To no one's surprise, Ireland today became the first country to legalize homosexual "marriage" by popular vote. (Other countries did so by judicial fiat or parliamentary vote.) The "yes" campaign got 62.1% of the vote nationwide; in Dublin it garnered more than 70% of the vote.
When the history of the rise and fall of Catholicism in Ireland is written, Archbishop Diarmuid Martin of Dublin and Bishop Donal McKeown of Derry (one of Ireland's largest dioceses) deserve their own chapter. Their disgraceful ambiguity in the run-up to the referendum made their "nos" meaningless, if not worse than a straightforward "yes". Let us revisit what Archbishop Martin said in a speech at All Hallows College, Dublin on the 6th of May:
The problem in many ways is that the Church has often in the past presented its message poorly. What is a message of love was presented in language that was harsh. What was rational argument was presented as a dogma which all should accept. The truth about Jesus Christ can only be proclaimed in love. This is a challenge in today’s culture where often there is a clash of viewpoints and where we find it difficult at times to bring the message of our faith into a culture where faith is considered out of place in public discourse. The fact that in the past the Church was dogmatic in its attempted imposition of its views rather than engage in rational societal debate, does not justify people today replacing “sound-bite-ism” for dogmatism as a way of avoiding rational debate.

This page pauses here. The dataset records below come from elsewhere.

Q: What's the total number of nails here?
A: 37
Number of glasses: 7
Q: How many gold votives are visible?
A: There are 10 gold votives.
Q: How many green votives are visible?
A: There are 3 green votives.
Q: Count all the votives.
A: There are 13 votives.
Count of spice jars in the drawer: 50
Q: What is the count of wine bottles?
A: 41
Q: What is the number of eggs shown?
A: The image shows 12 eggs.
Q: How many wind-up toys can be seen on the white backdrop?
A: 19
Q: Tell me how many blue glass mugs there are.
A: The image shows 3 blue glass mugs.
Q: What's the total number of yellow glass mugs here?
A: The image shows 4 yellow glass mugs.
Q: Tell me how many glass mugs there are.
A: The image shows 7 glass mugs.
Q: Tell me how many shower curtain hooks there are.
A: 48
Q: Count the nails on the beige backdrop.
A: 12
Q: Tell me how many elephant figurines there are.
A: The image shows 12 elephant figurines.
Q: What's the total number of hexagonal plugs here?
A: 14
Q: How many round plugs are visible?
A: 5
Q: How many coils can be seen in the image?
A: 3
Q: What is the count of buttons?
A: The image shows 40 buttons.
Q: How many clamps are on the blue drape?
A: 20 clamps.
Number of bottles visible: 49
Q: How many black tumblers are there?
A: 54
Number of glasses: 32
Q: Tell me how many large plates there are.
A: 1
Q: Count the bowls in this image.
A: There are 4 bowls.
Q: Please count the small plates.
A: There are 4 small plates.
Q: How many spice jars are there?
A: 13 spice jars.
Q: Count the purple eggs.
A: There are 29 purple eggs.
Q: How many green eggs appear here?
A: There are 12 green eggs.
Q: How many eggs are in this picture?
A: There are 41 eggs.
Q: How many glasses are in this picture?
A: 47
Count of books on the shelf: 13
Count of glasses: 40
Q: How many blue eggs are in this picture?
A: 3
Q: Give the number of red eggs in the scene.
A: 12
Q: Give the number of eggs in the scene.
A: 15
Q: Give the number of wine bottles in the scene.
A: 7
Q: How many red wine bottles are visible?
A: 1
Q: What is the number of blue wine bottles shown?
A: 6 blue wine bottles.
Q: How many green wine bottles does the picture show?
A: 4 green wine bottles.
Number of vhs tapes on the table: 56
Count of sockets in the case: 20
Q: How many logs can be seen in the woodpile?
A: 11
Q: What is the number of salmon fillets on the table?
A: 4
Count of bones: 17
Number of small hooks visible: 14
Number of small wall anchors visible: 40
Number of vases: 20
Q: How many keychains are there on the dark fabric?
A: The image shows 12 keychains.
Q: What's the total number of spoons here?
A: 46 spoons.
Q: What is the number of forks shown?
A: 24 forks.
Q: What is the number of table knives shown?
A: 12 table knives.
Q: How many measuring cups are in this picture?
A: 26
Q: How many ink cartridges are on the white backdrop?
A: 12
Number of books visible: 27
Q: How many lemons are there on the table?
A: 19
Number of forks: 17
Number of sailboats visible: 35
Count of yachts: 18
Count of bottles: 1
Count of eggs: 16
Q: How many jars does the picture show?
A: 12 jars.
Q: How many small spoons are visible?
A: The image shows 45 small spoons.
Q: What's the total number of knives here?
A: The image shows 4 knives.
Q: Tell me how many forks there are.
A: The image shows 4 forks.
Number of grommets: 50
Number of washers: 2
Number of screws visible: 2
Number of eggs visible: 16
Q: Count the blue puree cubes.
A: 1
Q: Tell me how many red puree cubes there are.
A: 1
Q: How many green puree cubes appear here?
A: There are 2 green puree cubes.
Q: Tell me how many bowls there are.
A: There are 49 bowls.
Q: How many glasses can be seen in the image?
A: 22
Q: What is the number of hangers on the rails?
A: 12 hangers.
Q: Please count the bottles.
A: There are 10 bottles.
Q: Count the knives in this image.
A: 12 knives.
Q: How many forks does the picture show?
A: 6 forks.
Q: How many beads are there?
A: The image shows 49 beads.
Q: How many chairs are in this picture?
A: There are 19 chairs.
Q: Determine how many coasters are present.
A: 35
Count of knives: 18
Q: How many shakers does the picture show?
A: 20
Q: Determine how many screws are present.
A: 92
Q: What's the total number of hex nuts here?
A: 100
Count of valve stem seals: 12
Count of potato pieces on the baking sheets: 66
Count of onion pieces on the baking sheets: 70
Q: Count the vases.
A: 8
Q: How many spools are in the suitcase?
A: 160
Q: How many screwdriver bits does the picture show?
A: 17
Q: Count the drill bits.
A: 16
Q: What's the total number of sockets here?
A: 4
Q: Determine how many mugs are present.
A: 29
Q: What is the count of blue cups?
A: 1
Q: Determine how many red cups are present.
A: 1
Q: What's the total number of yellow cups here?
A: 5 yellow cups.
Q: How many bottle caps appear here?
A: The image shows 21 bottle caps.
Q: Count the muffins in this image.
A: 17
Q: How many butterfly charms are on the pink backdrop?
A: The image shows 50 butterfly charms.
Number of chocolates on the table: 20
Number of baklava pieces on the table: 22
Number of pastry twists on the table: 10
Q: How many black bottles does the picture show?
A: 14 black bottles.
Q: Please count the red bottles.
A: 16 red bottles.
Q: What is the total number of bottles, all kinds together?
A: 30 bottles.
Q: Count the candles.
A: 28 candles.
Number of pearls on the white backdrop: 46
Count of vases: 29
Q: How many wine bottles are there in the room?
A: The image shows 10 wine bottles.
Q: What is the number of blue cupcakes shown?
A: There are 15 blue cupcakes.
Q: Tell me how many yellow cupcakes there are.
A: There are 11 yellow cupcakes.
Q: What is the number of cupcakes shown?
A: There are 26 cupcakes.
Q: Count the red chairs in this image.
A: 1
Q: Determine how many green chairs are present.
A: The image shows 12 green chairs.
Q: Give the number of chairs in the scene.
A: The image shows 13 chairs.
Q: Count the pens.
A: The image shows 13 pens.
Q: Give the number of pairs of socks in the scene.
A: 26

****An ethics of equality does not require uniformity. There can be an ethic of equality which is an ethic of recognising and respecting difference. A pluralist society can be creative in finding ways in which people of same-sex orientation have their rights and their loving and caring relationships recognised and cherished in a culture of difference, while respecting the uniqueness of the male-female relationship. I know that the harshness with which the Irish Church treated gay and lesbian people in the past – and in some cases still today – may make it hard for LGBT people to accept that I am sincere in what I am proposing.
When "dogma" is presented as a contrast to "rational argument", that is a concession that dogma has no place in modern discourse, let alone the public square. When the Church's own ministers subject her historic presentation of a moral doctrine to accusations of unloving "harshness" -- accusations that are indiscriminate and can therefore be made to cover the Church's entire past teaching on the subject -- what the man on the street will hear is that the Church cannot be trusted, for by its own admission it did not know how to teach with love. Any fool can see that describing same-sex "relationships" as "loving and caring" and deserving to be "cherished" by society annuls what good things the Archbishop had to say about the "uniqueness" of true marriage, while making it impossible for other Catholics in Ireland to speak the truth about the disorderly and sinful character of homosexual relationships without publicly contradicting their most powerful prelate. (Archbishop Martin was obviously not talking about mere friendships between men or between women.)
Bishop McKeown's participation in a radio debate just three days before the referendum, ostensibly on the side of the "no vote", resulted in even worse statements that were promptly exploited by the secular media. As related by LifeSite News:
Bishop of Derry Donal McKeown was speaking for the "no" position on the referendum, as supported by the bishops of Ireland, in a debate on the Shaun Doherty Show.
Although he maintained that legalizing same-sex "marriage" would be a "dangerous experiment," especially the ramifications in the lives of children and future generations, he equivocated that people could vote yes or no in the referendum "in good conscience," if they were as informed as possible before voting and were making a "mature decision."
"People have to make their own mature decision, be it yes or be it no. I would hate for people to be voting no for bad reasons, for bigoted reasons, for nasty reasons, for bullying reasons. People have to make up their own minds and I’m quite happy that people can do that in front of God, be it yes or be it no," Bishop McKeown said.
“I don’t doubt that there are many people who are practicing churchgoers of whatever church background who will in conscience vote Yes, and that’s entirely up them. I’m not going to say they’re wrong,” he added.
"Defending" the Church's position by telling the faithful that there is nothing wrong with going against it, and then insinuating that those following the Church might be doing so for "bad, bigoted, nasty, bullying" reasons ... are we sure that His Excellency was not there to support the other side?
Time will tell if the Irish Church will consider today's vote as a wake up call, a call to repentance, a call to return to her moral clarity of old; or if the "Yes" vote will be treated as a license for even more conformism to the prevailing sentiments of secular Ireland. We are not very optimistic.